§ **ASSIGNMENT**
For the material below, output exactly the span from the line with "G04 APERTURE LIST*" to the line with "X396900000Y-54965600D03*", including both, and nothing besides.

----------------------------------------

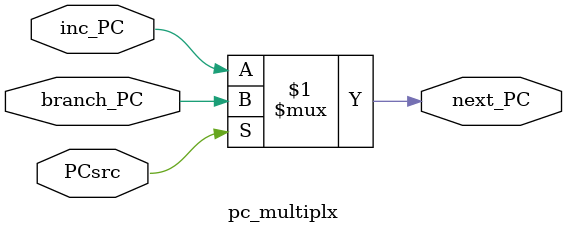
<source format=sv>
module pc_multiplx(
    input logic branch_PC,
    input logic PCsrc,
    input logic inc_PC,
    output logic next_PC
);

assign next_PC = PCsrc ? branch_PC:inc_PC;

endmodule

</source>
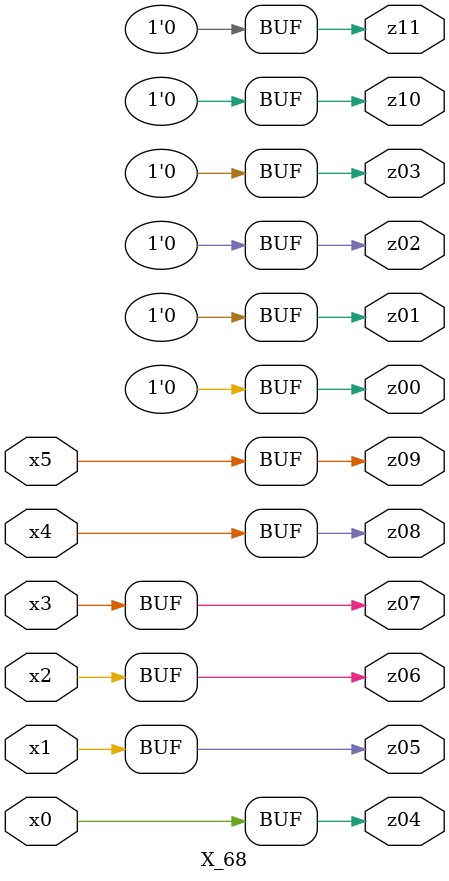
<source format=v>

module X_68 ( 
    x0, x1, x2, x3, x4, x5,
    z00, z01, z02, z03, z04, z05, z06, z07, z08, z09, z10, z11  );
  input  x0, x1, x2, x3, x4, x5;
  output z00, z01, z02, z03, z04, z05, z06, z07, z08, z09, z10, z11;
  assign z00 = 1'b0;
  assign z01 = 1'b0;
  assign z02 = 1'b0;
  assign z03 = 1'b0;
  assign z04 = x0;
  assign z05 = x1;
  assign z06 = x2;
  assign z07 = x3;
  assign z08 = x4;
  assign z09 = x5;
  assign z10 = 1'b0;
  assign z11 = 1'b0;
endmodule



</source>
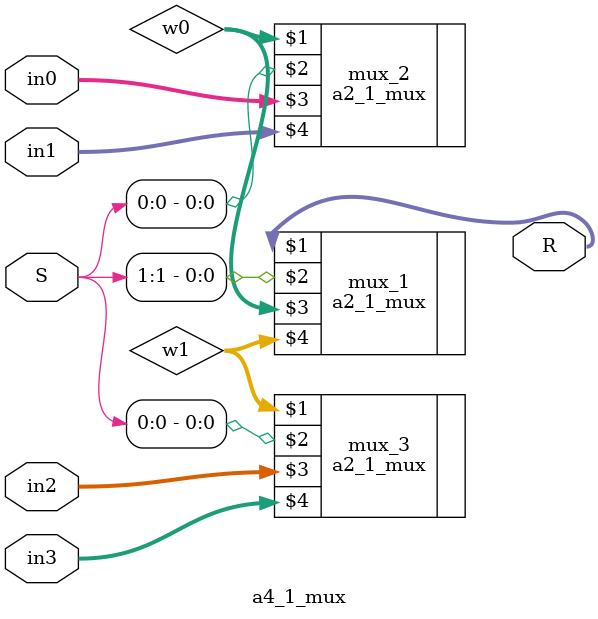
<source format=v>
module a4_1_mux(R, S, in0, in1, in2, in3);
    input [31:0] in0, in1, in2, in3;
    input [1:0] S;
    output [31:0] R;

    wire [31:0] w0, w1;

    a2_1_mux mux_1(R, S[1], w0, w1);
    a2_1_mux mux_2(w0, S[0], in0, in1);
    a2_1_mux mux_3(w1, S[0], in2, in3);
endmodule
</source>
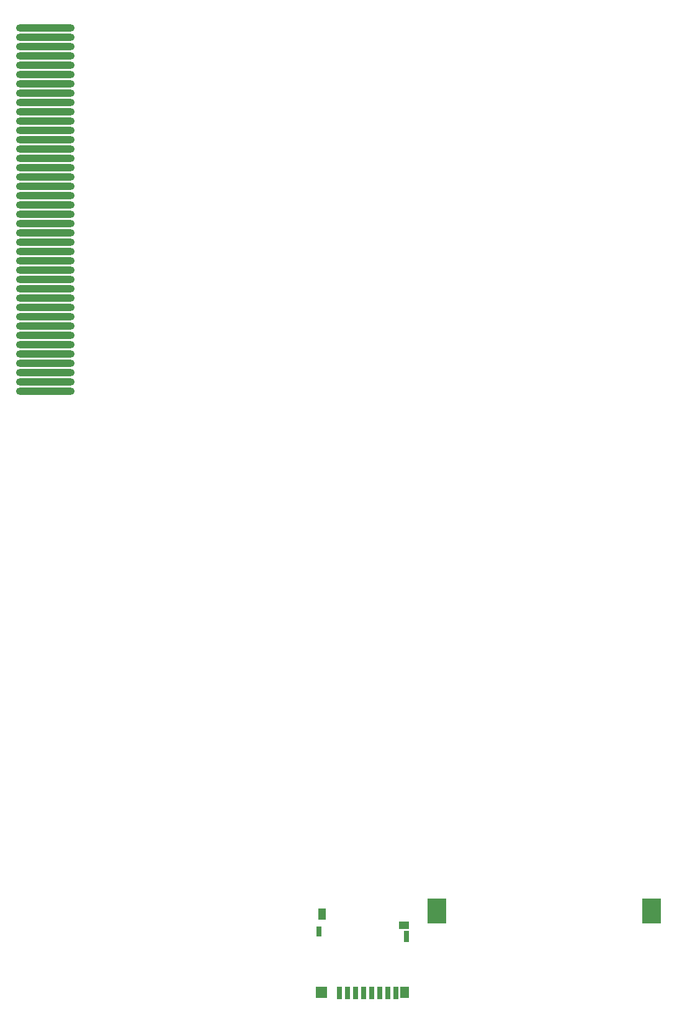
<source format=gbr>
%TF.GenerationSoftware,KiCad,Pcbnew,(5.1.9)-1*%
%TF.CreationDate,2021-07-02T17:33:52-07:00*%
%TF.ProjectId,MAD_P2,4d41445f-5032-42e6-9b69-6361645f7063,rev?*%
%TF.SameCoordinates,Original*%
%TF.FileFunction,Paste,Bot*%
%TF.FilePolarity,Positive*%
%FSLAX46Y46*%
G04 Gerber Fmt 4.6, Leading zero omitted, Abs format (unit mm)*
G04 Created by KiCad (PCBNEW (5.1.9)-1) date 2021-07-02 17:33:52*
%MOMM*%
%LPD*%
G01*
G04 APERTURE LIST*
%ADD10R,2.540000X3.510000*%
%ADD11O,8.000000X1.000000*%
%ADD12R,0.700000X1.750000*%
%ADD13R,1.300000X1.500000*%
%ADD14R,0.800000X1.500000*%
%ADD15R,1.450000X1.000000*%
%ADD16R,0.800000X1.400000*%
%ADD17R,1.500000X1.500000*%
%ADD18R,1.000000X1.550000*%
G04 APERTURE END LIST*
D10*
%TO.C,BT1*%
X479627000Y-148717000D03*
X450267000Y-148717000D03*
%TD*%
D11*
%TO.C,J6*%
X396900000Y-28295600D03*
X396900000Y-29565600D03*
X396900000Y-30835600D03*
X396900000Y-32105600D03*
X396900000Y-33375600D03*
X396900000Y-34645600D03*
X396900000Y-35915600D03*
X396900000Y-37185600D03*
X396900000Y-38455600D03*
X396900000Y-39725600D03*
X396900000Y-40995600D03*
X396900000Y-42265600D03*
X396900000Y-43535600D03*
X396900000Y-44805600D03*
X396900000Y-46075600D03*
X396900000Y-47345600D03*
X396900000Y-48615600D03*
X396900000Y-49885600D03*
X396900000Y-51155600D03*
X396900000Y-52425600D03*
X396900000Y-53695600D03*
X396900000Y-54965600D03*
X396900000Y-56235600D03*
X396900000Y-57505600D03*
X396900000Y-58775600D03*
X396900000Y-60045600D03*
X396900000Y-61315600D03*
X396900000Y-62585600D03*
X396900000Y-63855600D03*
X396900000Y-65125600D03*
X396900000Y-66395600D03*
X396900000Y-67665600D03*
X396900000Y-68935600D03*
X396900000Y-70205600D03*
X396900000Y-71475600D03*
X396900000Y-72745600D03*
X396900000Y-74015600D03*
X396900000Y-75285600D03*
X396900000Y-76555600D03*
X396900000Y-77825600D03*
%TD*%
D12*
%TO.C,J32*%
X444722000Y-159909000D03*
D13*
X445922000Y-159784000D03*
D14*
X446172000Y-152184000D03*
D15*
X445847000Y-150684000D03*
D16*
X434222000Y-151534000D03*
D12*
X443622000Y-159909000D03*
X442522000Y-159909000D03*
X441422000Y-159909000D03*
X440322000Y-159909000D03*
X439222000Y-159909000D03*
X438122000Y-159909000D03*
X437022000Y-159909000D03*
D17*
X434572000Y-159784000D03*
D18*
X434622000Y-149109000D03*
%TD*%
M02*

</source>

----------------------------------------

§ **RESULT OF THIS TASK**
G04 APERTURE LIST*
%ADD10R,2.540000X3.510000*%
%ADD11O,8.000000X1.000000*%
%ADD12R,0.700000X1.750000*%
%ADD13R,1.300000X1.500000*%
%ADD14R,0.800000X1.500000*%
%ADD15R,1.450000X1.000000*%
%ADD16R,0.800000X1.400000*%
%ADD17R,1.500000X1.500000*%
%ADD18R,1.000000X1.550000*%
G04 APERTURE END LIST*
D10*
%TO.C,BT1*%
X479627000Y-148717000D03*
X450267000Y-148717000D03*
%TD*%
D11*
%TO.C,J6*%
X396900000Y-28295600D03*
X396900000Y-29565600D03*
X396900000Y-30835600D03*
X396900000Y-32105600D03*
X396900000Y-33375600D03*
X396900000Y-34645600D03*
X396900000Y-35915600D03*
X396900000Y-37185600D03*
X396900000Y-38455600D03*
X396900000Y-39725600D03*
X396900000Y-40995600D03*
X396900000Y-42265600D03*
X396900000Y-43535600D03*
X396900000Y-44805600D03*
X396900000Y-46075600D03*
X396900000Y-47345600D03*
X396900000Y-48615600D03*
X396900000Y-49885600D03*
X396900000Y-51155600D03*
X396900000Y-52425600D03*
X396900000Y-53695600D03*
X396900000Y-54965600D03*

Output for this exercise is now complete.